- [Consigne]
Recopiez à l'identique, dans le texte ci-dessous sur le village de Jayyous, le passage qui va de « Présents à Jayyous » jusqu'à « vous rapportons ici. ».

- [Texte extrait]
+ + + + +

En octobre 2005, Shérif Omar Khalid, un agriculteur de Jayyous, responsable du Comité de Défense de la Terre, était venu à Bordeaux, à l’invitation du CAP nous exposer la situation du village de Jayyous et nous parler du combat des villageois contre la politique israélienne de vol de la terre. (voir L’histoire de l’abri de jardin et La politique israélienne d’expropriation systématique ).
Le Mur a détruit le village de Jayyous et ses habitants. L’unique objectif de ce Mur est de les faire partir, de les obliger à abandonner cette terre qui est leur raison d’exister. Ce Mur est l’un des outils de la politique sioniste de vol de la terre et d’épuration ethnique de la Palestine. Plus qu’un outil, il en est aujourd’hui un symbole.
Présents à Jayyous pendant la première semaine de novembre 2006, nous avons pu voir tout cela. Nous avons pu écouter les habitants de Jayyous parler de la situation. Nous avons notamment recueilli les propos du maire de Jayyous que nous vous rapportons ici.

+ + + + +

- [Matériel extrait]
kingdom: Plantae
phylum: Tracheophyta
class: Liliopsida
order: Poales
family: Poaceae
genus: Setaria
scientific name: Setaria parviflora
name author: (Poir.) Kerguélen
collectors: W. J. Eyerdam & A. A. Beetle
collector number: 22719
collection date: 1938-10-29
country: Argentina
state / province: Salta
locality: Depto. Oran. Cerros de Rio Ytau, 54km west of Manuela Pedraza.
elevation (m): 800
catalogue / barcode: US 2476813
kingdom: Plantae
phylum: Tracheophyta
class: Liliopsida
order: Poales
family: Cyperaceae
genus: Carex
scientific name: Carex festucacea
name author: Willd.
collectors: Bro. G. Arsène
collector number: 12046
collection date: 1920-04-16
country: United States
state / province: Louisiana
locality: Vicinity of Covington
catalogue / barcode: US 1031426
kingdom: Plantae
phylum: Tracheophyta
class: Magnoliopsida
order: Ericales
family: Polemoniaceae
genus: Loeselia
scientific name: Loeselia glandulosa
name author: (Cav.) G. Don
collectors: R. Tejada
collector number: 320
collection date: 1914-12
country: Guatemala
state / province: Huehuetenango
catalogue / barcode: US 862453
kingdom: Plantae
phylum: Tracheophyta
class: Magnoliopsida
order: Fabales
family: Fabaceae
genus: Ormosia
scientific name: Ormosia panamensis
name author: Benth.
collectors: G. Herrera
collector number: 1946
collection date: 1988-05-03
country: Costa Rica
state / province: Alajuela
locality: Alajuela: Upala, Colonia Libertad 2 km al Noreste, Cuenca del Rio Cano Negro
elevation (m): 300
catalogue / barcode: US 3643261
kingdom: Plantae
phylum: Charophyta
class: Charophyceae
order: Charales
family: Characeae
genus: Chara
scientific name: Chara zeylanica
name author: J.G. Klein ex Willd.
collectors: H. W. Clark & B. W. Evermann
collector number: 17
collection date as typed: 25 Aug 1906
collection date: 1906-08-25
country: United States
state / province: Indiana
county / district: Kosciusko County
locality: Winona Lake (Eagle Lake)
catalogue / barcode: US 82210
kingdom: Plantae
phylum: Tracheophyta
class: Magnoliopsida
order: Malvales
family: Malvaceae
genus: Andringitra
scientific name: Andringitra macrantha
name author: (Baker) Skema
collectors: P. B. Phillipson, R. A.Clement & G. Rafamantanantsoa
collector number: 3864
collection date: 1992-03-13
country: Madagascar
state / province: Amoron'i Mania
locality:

+ + + + +

- [Réponse]
Présents à Jayyous pendant la première semaine de novembre 2006, nous avons pu voir tout cela. Nous avons pu écouter les habitants de Jayyous parler de la situation. Nous avons notamment recueilli les propos du maire de Jayyous que nous vous rapportons ici.